As an example the port of Vigo does about ten percent of its business in squid. Most of this comes from the Falklands. Why Vigo when the Falklands are thousands of miles away?

It's simply because that is one of the ports whose infrastructure, auctions and industry are set up to process squid, and the Spanish do rather like their calamari. The Falklands simply don't have the capability to process hundreds of thousands of tonnes a year.

Because the fish themselves have been landed outside the UK increasingly for a couple of generations the industry has followed the fish.

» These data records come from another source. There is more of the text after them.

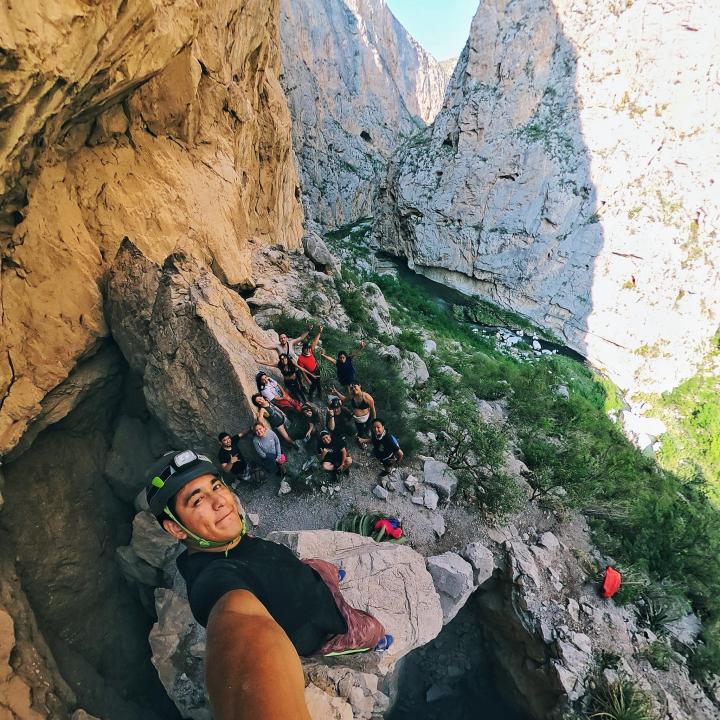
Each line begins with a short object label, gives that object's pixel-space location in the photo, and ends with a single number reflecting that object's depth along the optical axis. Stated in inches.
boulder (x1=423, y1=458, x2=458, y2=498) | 228.1
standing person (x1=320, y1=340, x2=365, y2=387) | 254.2
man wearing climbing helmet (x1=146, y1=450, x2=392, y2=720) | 51.9
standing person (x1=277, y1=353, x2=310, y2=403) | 248.7
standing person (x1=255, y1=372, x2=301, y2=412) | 225.1
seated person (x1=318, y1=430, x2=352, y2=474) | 216.2
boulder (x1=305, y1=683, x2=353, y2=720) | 108.2
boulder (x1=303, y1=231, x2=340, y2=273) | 509.0
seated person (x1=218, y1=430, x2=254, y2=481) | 198.4
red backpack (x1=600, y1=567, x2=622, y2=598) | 203.2
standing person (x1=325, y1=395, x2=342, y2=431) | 228.7
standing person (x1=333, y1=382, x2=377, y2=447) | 229.0
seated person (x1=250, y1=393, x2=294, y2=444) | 207.0
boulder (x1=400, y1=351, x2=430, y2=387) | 342.0
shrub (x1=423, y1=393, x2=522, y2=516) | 227.5
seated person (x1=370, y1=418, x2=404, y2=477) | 226.2
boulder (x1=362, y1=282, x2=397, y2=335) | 461.0
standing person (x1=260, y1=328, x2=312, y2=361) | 266.3
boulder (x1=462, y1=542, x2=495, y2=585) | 187.3
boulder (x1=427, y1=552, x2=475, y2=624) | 169.6
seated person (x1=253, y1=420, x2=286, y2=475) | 199.6
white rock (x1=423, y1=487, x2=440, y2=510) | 217.9
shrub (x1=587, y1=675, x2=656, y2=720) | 151.7
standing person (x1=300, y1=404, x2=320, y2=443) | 230.5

Your Findus fish fingers start life in the north sea, are landed probably in Boulogne-sur-Mer, are bought at auction by Findus, are trucked to the factory, are turned into fish fingers etc, are then marketed and shipped to supermarkets all over Europe and the world including being imported into the UK.

Come brexit and the end of London convention fishing rights Findus and many other companies (I've seen figures suggesting there's over 7000 companies focused on export in Spain alone) will have to decide whether to move or pay to import fish from us.

OP posts:
howabout · 11/07/2017 14:13

I grew up eating fish landed at the local harbour and caught in local waters. The sooner I can return to that the better. I am in Scotland where the vast majority of the remaining UK fleet is based. Even the Remainiac SNP are happy about this.